Research | Sumit Walia

Compressive Pangenomics using PanMANs

Nature Genetics (Accepted) | GitHub | Wiki | BioRxiv

Scientific motivation:
Genomics is moving from studying a single reference genome to analyzing entire pangenomes, representing thousands of individuals. While scientifically powerful, these datasets are extremely large and challenging to store and process efficiently.

What PanMAN enables:
PanMAN introduces a compact representation of large genomic populations using mutation-annotated network structures that preserve meaningful evolutionary and biological information while dramatically shrinking data size.

Overall contributions:

Developed a novel data structure and file format to store shared mutational and evolutionary information at scale (millions of genome sequences)
Enabled storage and analysis of ultra-large genomic datasets by reducing memory and storage requirements by more than 600X compared to common formats.
Preserved biological interpretability while making large-scale pangenomic studies computationally practical.

Ultrafast & Ultralarge Phylogenetic Tree Construction using DIPPER

Nature Computational Science (Under Review) | GitHub | Wiki | BioRxiv

Scientific motivation:
Phylogenetic trees help scientists understand how species, pathogens, and viral strains evolve.
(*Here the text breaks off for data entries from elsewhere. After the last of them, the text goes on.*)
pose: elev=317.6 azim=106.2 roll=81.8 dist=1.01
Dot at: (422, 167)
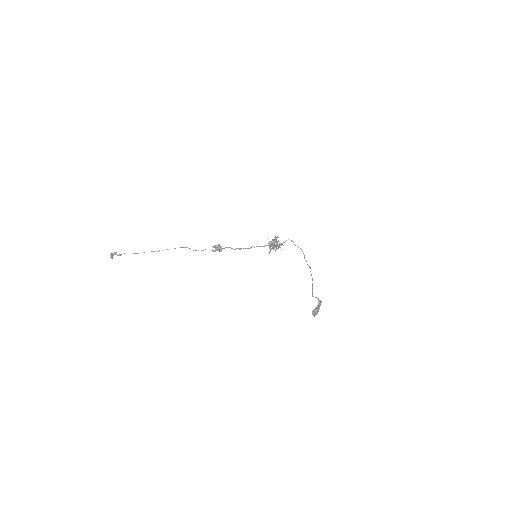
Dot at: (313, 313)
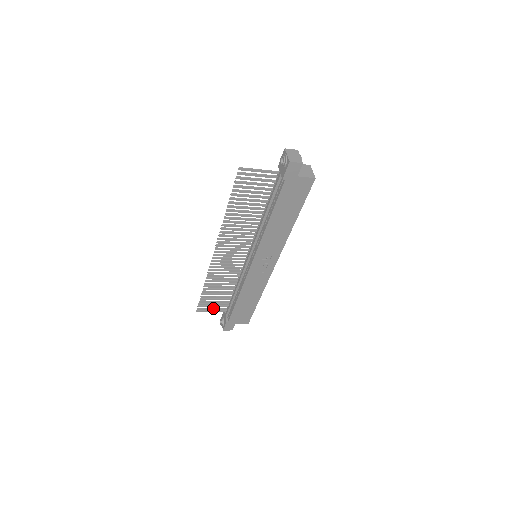
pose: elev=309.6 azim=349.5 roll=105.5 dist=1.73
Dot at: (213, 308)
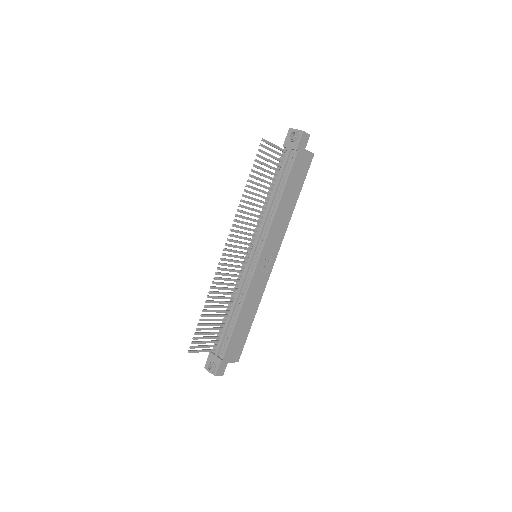
Dot at: (204, 345)
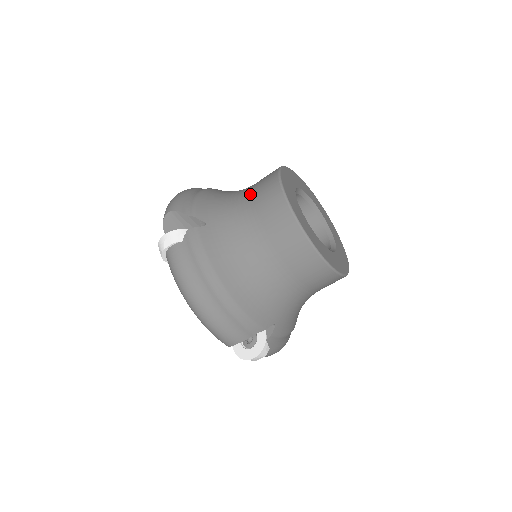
However, traditional tools do not scale well to the millions of genomes now commonly generated in large-scale studies.

What DIPPER enables:
DIPPER is designed to construct very large phylogenetic trees extremely quickly, supporting real-time biological discovery and global-scale genomic surveillance.

Overall contribution of this work:

Delivered a high-performance GPU-accelerated tool capable of scaling to ultra-large datasets (up to 10 million sequences).
Introduced memory-efficient strategies (such as divide-and-conquer and on-the-fly distance computation) that allow trees to be built without exceeding the limited GPU capacity.
Achieved up to 40X speedup while improving memory efficiency by up to 6X over state-of-the-art tools, expanding what is computationally feasible in evolutionary genomics.
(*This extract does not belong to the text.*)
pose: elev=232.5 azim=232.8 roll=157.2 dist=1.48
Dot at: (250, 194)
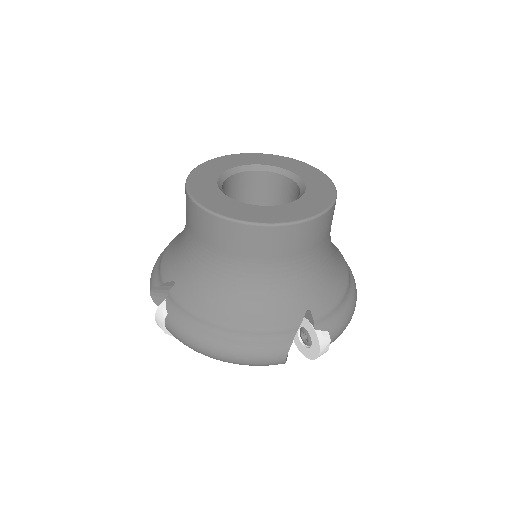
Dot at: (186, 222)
Ultrafast & Ultralarge Multiple Sequence Alignment using TWILIGHT

ISMB'25 | Bioinformatics | GitHub | Wiki

Scientific motivation:
Multiple sequence alignment (MSA) is a cornerstone of genomic analysis, but aligning millions of sequences traditionally requires enormous compute time and resources.

What TWILIGHT enables:
TWILIGHT makes it possible to perform massive, high-quality multiple sequence alignments efficiently, supporting applications in evolution, disease tracking, and large-scale biological discovery.

Overall contribution of this work:

Introduced a heterogeneous CPU–GPU execution pipeline that scales alignment to previously impractical dataset sizes - up to millions of sequences.
Utilized parallel processing, asynchronous data transfer, and dynamic load balancing to maximize throughput.
Delivered over 50X speedup while maintaining high alignment accuracy, making large-scale MSA much more practical for real research workflows.

High-Performance Genome Sequence Alignment using TALCO

HPCA'24 | GitHub

Scientific motivation:
Genome sequence alignment is fundamental in bioinformatics, yet most approaches struggle to simultaneously achieve high accuracy, high speed, and energy efficiency.

What TALCO enables:
TALCO introduces a tiling-based alignment strategy leveraging the convergence of traceback pointers to deliver highly accurate alignments with exceptional computational efficiency.

Overall contribution of this work:

Designed a hardware accelerator for TALCO alignment strategy and deployed it on AWS F1 cloud infrastructure.
Demonstrated approximately 2000X improvement in throughput-per-Watt compared to leading CPU/GPU methods.
Recognized as an HPCA Best Paper Nominee, underscoring its impact and significance.